Written by Barry Jenkins. Based on Tarell A. McCraney’s play
Directed by Barry Jenkins
It felt like looking for love and love can’t be found… what a sadness envelopes this poetic and beautiful film.
The first film I’ve seen about the development of romantic love between two black men – from school age to adulthood. This is part coming of age story in a general sense and part very specifically; a coming of age story about a black gay boy/man whose circumstances are so difficult, survival with any sexuality at all is a triumph. It is raw and urgent.

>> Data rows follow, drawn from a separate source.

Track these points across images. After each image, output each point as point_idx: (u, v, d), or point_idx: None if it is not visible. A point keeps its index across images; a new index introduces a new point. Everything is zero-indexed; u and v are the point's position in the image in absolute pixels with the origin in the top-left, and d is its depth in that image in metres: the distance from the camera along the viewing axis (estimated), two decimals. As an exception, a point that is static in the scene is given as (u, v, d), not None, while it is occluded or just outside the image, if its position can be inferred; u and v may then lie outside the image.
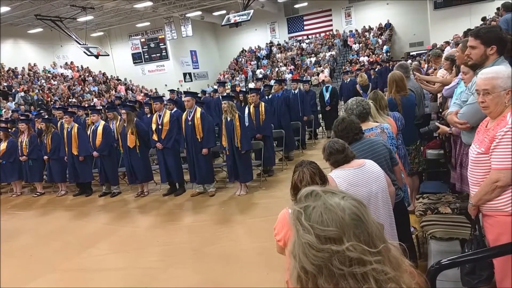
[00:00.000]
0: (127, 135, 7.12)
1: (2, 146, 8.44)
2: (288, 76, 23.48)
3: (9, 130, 9.00)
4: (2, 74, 19.93)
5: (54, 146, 8.02)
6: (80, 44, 21.88)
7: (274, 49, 28.19)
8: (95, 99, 21.50)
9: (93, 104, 18.90)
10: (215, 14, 26.10)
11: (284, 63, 26.23)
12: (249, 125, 7.27)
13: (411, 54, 23.10)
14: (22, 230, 6.34)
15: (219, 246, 4.76)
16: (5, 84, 19.14)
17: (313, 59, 25.38)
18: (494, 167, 2.13)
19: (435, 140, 4.76)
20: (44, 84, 21.21)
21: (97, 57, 22.73)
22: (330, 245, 0.86)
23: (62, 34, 21.61)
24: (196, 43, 28.15)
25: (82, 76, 24.21)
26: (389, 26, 25.13)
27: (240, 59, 28.70)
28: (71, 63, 24.84)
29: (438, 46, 12.05)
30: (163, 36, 26.11)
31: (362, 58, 23.39)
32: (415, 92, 4.73)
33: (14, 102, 17.80)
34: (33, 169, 8.31)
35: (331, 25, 27.24)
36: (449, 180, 4.16)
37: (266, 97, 9.04)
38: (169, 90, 13.00)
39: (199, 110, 6.76)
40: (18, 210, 7.59)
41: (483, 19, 13.72)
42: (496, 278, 2.21)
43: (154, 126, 7.03)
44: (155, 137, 7.00)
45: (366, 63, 20.59)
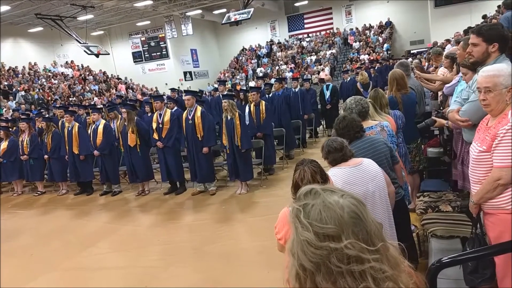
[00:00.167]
0: (128, 134, 7.13)
1: (3, 145, 8.45)
2: (288, 74, 23.45)
3: (10, 129, 8.99)
4: (3, 73, 19.94)
5: (54, 145, 8.02)
6: (80, 43, 21.86)
7: (275, 47, 28.15)
8: (96, 98, 21.50)
9: (93, 103, 18.91)
10: (216, 12, 26.06)
11: (284, 62, 26.19)
12: (249, 123, 7.27)
13: (412, 52, 23.04)
14: (22, 229, 6.34)
15: (220, 244, 4.76)
16: (5, 83, 19.15)
17: (313, 58, 25.34)
18: (496, 165, 2.12)
19: (436, 138, 4.75)
20: (44, 83, 21.21)
21: (97, 56, 22.71)
22: (329, 242, 0.86)
23: (63, 33, 21.61)
24: (196, 42, 28.11)
25: (83, 75, 24.21)
26: (389, 24, 25.07)
27: (240, 58, 28.65)
28: (72, 62, 24.84)
29: (438, 44, 11.99)
30: (164, 34, 26.07)
31: (362, 56, 23.35)
32: (416, 90, 4.73)
33: (14, 101, 17.81)
34: (34, 168, 8.32)
35: (332, 23, 27.17)
36: (450, 178, 4.15)
37: (267, 95, 9.03)
38: (170, 89, 12.98)
39: (200, 108, 6.76)
40: (19, 209, 7.59)
41: (484, 17, 13.69)
42: (497, 277, 2.20)
43: (154, 125, 7.03)
44: (156, 136, 7.01)
45: (366, 61, 20.55)
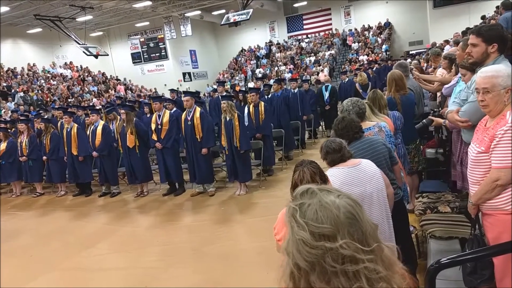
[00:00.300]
0: (127, 135, 7.12)
1: (2, 146, 8.43)
2: (287, 75, 23.46)
3: (8, 131, 8.98)
4: (2, 74, 19.93)
5: (53, 146, 8.01)
6: (79, 44, 21.85)
7: (274, 48, 28.16)
8: (95, 99, 21.50)
9: (92, 104, 18.90)
10: (215, 13, 26.07)
11: (283, 63, 26.20)
12: (248, 124, 7.27)
13: (411, 53, 23.09)
14: (22, 230, 6.34)
15: (219, 245, 4.76)
16: (4, 84, 19.15)
17: (312, 58, 25.36)
18: (494, 166, 2.12)
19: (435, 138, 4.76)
20: (43, 84, 21.20)
21: (96, 57, 22.72)
22: (324, 242, 0.86)
23: (61, 34, 21.61)
24: (195, 43, 28.12)
25: (82, 76, 24.19)
26: (388, 25, 25.11)
27: (239, 59, 28.66)
28: (71, 63, 24.82)
29: (437, 45, 12.01)
30: (163, 35, 26.08)
31: (361, 57, 23.37)
32: (415, 91, 4.73)
33: (13, 102, 17.81)
34: (32, 169, 8.31)
35: (331, 24, 27.20)
36: (449, 179, 4.16)
37: (266, 96, 9.04)
38: (169, 90, 12.98)
39: (199, 109, 6.76)
40: (18, 211, 7.58)
41: (483, 18, 13.70)
42: (496, 277, 2.21)
43: (153, 126, 7.03)
44: (155, 137, 7.00)
45: (365, 62, 20.57)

Especially for “straight” black folks who have a difficult relationship with homosexuality for many reasons.
This story takes place in South Florida. Poverty is all you see.
“Chiron/Black” knows he’s different from early on and doesn’t have a place to speak this or to begin to understand what is happening with him… he is very alone in the world as his mother is a drug addict.

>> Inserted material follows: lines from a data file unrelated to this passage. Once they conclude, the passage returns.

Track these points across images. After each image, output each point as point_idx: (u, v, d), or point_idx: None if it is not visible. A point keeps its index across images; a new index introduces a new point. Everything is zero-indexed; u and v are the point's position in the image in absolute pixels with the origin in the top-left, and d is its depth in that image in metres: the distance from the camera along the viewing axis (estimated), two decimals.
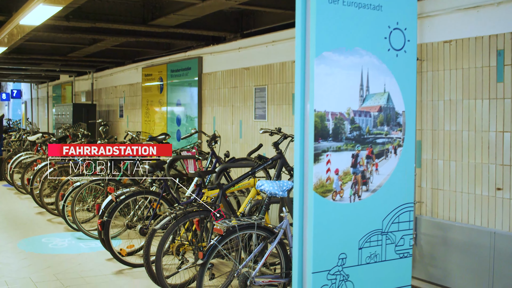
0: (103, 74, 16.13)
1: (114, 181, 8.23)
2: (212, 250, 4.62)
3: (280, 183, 4.94)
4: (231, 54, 9.96)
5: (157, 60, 12.81)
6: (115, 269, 6.67)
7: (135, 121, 13.94)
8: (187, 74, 11.25)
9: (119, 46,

Chiron/Black ends up in prison for a bit, after slamming a chair over the head of the school’s major bully. In juvenile, he buffs up and comes out a stud, bulging biceps and a mouth full of grill… He is sensitive, kind but has affected a “don’t mess with me” presence.. But this man is without love and desperate for it.

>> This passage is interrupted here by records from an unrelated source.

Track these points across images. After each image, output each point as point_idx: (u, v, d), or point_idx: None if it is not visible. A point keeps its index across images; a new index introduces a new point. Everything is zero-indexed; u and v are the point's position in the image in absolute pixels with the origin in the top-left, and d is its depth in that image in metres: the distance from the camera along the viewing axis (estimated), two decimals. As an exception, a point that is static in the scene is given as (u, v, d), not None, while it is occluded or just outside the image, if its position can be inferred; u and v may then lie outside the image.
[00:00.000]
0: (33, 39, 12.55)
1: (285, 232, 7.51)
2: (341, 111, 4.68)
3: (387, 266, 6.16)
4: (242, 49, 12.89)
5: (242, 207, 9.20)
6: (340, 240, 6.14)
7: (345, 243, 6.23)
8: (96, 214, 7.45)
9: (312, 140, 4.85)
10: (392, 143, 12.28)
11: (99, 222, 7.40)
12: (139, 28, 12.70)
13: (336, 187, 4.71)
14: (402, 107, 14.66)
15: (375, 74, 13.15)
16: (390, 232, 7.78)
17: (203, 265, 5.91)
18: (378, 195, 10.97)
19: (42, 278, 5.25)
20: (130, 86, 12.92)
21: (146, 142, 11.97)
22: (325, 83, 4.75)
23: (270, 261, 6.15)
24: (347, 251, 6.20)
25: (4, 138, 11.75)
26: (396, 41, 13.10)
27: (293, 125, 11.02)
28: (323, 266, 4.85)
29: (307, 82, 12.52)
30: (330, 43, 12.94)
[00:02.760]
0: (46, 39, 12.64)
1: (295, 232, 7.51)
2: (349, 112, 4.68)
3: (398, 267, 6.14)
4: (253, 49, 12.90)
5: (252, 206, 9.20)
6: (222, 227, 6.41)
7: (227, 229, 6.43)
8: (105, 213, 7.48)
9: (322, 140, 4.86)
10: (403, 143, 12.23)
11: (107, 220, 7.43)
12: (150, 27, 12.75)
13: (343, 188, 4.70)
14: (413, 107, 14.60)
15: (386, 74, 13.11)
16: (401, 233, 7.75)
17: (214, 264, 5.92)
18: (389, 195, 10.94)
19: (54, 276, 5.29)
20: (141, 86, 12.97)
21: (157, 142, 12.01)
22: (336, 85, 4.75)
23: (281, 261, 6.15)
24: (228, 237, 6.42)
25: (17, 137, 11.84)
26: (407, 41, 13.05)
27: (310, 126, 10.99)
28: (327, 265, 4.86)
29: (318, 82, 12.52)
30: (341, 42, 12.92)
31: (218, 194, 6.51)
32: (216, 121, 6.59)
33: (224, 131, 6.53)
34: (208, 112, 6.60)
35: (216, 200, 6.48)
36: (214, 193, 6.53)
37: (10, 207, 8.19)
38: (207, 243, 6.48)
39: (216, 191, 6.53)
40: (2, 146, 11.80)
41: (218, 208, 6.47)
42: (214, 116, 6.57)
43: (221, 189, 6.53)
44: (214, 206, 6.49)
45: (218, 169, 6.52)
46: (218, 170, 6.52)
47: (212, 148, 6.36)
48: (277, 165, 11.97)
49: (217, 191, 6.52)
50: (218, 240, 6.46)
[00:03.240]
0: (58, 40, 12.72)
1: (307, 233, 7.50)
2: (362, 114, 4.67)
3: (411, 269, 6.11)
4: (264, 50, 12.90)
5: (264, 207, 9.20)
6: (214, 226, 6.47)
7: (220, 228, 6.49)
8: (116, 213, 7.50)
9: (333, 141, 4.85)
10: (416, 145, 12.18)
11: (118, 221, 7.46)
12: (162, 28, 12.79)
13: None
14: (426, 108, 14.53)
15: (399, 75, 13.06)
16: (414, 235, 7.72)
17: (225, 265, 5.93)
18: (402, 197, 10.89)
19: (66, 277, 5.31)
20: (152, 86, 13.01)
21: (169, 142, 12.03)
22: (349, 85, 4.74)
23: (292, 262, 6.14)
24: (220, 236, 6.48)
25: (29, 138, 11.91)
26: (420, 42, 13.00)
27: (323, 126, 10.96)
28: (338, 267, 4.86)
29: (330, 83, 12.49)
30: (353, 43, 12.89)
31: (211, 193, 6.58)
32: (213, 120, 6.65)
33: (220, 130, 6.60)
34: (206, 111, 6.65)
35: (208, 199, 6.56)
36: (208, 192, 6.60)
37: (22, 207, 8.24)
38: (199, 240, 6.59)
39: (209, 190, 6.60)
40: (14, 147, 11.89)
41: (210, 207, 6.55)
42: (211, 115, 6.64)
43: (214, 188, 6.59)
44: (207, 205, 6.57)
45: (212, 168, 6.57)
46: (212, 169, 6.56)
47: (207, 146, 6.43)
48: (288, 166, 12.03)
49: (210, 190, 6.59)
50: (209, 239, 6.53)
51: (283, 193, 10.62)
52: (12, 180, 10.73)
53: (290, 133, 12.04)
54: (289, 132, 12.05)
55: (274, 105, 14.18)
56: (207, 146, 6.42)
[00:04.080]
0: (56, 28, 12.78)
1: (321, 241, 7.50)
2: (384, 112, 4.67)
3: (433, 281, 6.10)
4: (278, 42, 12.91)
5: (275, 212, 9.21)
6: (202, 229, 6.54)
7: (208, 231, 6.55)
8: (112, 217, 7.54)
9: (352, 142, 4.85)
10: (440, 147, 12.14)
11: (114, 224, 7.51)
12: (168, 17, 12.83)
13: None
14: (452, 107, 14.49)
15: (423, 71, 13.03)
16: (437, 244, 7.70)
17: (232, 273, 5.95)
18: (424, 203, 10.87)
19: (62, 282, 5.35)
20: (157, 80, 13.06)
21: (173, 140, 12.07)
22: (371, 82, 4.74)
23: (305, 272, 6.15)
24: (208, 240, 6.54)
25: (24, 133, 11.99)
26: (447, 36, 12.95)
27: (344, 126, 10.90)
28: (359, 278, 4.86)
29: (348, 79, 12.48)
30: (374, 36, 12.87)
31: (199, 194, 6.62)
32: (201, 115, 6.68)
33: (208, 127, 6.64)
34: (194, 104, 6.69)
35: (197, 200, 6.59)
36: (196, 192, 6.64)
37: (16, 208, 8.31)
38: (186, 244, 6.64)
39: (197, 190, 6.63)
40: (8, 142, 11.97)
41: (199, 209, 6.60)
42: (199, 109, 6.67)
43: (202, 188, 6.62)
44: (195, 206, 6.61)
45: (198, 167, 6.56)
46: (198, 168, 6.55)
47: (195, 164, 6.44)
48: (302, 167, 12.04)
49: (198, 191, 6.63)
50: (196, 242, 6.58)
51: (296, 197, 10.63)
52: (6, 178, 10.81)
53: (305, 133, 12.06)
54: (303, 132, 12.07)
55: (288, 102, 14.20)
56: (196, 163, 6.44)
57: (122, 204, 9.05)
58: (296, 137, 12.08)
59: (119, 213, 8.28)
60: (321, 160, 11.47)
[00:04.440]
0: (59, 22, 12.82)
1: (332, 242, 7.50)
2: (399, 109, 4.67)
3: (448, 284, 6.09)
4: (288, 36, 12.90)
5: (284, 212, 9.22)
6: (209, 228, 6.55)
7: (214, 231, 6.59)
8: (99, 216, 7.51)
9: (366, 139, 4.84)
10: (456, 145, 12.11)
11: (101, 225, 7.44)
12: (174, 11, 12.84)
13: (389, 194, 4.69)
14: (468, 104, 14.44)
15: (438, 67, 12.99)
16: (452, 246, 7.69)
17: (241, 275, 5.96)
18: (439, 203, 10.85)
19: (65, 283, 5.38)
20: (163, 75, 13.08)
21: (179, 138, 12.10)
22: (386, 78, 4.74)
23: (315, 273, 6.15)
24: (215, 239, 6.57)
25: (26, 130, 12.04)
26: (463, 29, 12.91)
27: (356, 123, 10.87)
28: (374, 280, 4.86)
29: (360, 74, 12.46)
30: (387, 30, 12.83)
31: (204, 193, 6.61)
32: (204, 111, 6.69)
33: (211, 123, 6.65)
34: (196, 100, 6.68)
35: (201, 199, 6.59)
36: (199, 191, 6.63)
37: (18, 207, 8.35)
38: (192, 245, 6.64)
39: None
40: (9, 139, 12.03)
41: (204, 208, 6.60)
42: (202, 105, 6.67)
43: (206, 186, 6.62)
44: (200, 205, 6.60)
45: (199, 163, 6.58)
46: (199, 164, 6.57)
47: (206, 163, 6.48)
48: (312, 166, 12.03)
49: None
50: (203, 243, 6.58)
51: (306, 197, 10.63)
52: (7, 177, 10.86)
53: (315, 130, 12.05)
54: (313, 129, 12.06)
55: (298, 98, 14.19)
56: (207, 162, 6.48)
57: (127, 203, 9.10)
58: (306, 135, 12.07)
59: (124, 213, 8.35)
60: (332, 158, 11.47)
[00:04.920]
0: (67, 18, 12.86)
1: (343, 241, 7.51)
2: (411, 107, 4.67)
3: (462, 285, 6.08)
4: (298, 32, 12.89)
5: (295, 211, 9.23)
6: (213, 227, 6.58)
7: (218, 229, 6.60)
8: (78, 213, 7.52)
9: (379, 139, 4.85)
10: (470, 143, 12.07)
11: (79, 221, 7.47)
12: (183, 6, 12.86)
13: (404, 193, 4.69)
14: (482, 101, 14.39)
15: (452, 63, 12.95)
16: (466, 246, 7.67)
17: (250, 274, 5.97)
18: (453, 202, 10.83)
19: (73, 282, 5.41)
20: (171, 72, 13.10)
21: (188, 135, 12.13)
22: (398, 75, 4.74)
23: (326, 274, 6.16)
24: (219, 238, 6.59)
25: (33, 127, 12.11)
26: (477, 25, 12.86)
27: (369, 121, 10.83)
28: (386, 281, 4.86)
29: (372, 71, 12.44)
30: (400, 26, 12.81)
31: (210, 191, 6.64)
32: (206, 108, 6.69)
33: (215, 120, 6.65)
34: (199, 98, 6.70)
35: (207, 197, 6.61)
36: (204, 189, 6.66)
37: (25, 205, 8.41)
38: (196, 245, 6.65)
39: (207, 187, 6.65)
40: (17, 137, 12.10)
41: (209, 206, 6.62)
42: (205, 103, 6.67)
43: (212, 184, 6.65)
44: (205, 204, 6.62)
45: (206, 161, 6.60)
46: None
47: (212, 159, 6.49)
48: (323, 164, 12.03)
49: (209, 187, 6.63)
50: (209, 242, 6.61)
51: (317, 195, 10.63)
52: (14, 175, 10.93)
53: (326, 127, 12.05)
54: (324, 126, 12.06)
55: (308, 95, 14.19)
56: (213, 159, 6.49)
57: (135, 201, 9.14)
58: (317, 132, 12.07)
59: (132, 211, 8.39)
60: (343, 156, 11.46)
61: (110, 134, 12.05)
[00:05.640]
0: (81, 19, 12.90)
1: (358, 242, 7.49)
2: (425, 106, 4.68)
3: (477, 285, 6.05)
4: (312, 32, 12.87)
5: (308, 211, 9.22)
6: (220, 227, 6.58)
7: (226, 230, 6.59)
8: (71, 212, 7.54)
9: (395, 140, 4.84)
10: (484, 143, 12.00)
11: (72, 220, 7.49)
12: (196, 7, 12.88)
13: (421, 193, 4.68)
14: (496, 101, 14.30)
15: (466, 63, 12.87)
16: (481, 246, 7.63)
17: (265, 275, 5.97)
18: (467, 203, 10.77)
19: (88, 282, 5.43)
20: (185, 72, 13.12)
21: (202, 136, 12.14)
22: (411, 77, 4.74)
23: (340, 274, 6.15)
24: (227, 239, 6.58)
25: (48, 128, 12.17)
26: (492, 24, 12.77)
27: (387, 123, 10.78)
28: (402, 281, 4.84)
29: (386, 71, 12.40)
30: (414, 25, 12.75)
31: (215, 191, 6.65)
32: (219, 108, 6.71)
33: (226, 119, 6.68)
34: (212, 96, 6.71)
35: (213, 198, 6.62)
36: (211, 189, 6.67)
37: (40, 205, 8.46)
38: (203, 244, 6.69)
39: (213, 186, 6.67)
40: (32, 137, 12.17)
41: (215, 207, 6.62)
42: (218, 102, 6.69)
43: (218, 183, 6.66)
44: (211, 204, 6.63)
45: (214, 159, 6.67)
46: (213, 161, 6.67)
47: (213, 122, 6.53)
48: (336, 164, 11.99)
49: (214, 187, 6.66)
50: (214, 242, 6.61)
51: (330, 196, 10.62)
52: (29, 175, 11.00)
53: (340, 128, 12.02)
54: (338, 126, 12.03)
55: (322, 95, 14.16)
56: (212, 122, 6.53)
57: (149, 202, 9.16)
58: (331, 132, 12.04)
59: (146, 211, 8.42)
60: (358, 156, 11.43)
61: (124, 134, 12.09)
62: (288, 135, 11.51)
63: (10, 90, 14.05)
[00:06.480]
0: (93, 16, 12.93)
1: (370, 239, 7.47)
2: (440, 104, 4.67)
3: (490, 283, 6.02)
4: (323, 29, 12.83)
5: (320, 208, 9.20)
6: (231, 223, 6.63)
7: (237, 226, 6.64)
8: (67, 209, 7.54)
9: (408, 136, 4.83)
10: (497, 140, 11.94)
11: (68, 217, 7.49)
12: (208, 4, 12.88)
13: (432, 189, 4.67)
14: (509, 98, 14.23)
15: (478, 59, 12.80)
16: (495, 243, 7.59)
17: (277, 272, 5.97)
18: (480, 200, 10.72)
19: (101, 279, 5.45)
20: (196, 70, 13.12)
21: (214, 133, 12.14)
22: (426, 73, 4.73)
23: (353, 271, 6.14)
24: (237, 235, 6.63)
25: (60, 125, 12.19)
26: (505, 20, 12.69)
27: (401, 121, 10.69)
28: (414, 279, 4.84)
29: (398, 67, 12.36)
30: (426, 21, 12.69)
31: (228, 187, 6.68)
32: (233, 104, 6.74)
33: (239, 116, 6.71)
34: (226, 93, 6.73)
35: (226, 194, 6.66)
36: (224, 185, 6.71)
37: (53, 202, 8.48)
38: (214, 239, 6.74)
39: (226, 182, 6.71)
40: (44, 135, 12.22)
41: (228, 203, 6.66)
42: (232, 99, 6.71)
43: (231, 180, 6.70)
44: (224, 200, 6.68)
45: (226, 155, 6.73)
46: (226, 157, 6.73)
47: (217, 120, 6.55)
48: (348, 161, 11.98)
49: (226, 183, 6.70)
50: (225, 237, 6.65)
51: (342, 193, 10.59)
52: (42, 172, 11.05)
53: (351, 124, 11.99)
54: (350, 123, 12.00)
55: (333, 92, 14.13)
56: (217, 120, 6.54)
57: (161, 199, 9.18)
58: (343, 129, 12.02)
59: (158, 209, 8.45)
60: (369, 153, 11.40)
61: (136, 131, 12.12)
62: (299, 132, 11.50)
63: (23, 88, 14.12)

This film makes me think about US – black folks – and our love/hate relationship with each other and with ourselves. We have work to do. We have such work to do on us.. just us. And, if I may add, there’s something in the American psyche that smacks of self-hatred, self-loathing. It ain’t just black folks… we live in a culture that can press the heart out of people, throw them aside like a hit and run driver who keeps on going. WE ALL HAVE WORK TO DO to reclaim our souls, our civility.
The cast is terrific:
The actors playing “Black/Chiron” from little boy to young man are so good. And the older actor playing “Chiron” , Trevante Rhodes, has managed to be roiling inside but quiet, calm, needing and needy but strong in spite of that need. Lack of love stunts our growth. He’s been forced to find a way on his own..
Mahershalal Ali – excellent.. The drug dealer-father figure..
Janelle Monae is terrific as Juan’s (drug-dealer/father figure) lady– who befriends Black/Chiron and treats him with decency and concern- the closest thing to a mother he’s ever had.
Naomie Harris plays Chiron’s mom and is terrific, English, graduate of Cambridge University, trained at the Old Vic, plays the drug-addled mother who is gross, dreadful and abusive. She eventually gets into a facility for treatment and tries to make her peace with her son. He forgives. He loves.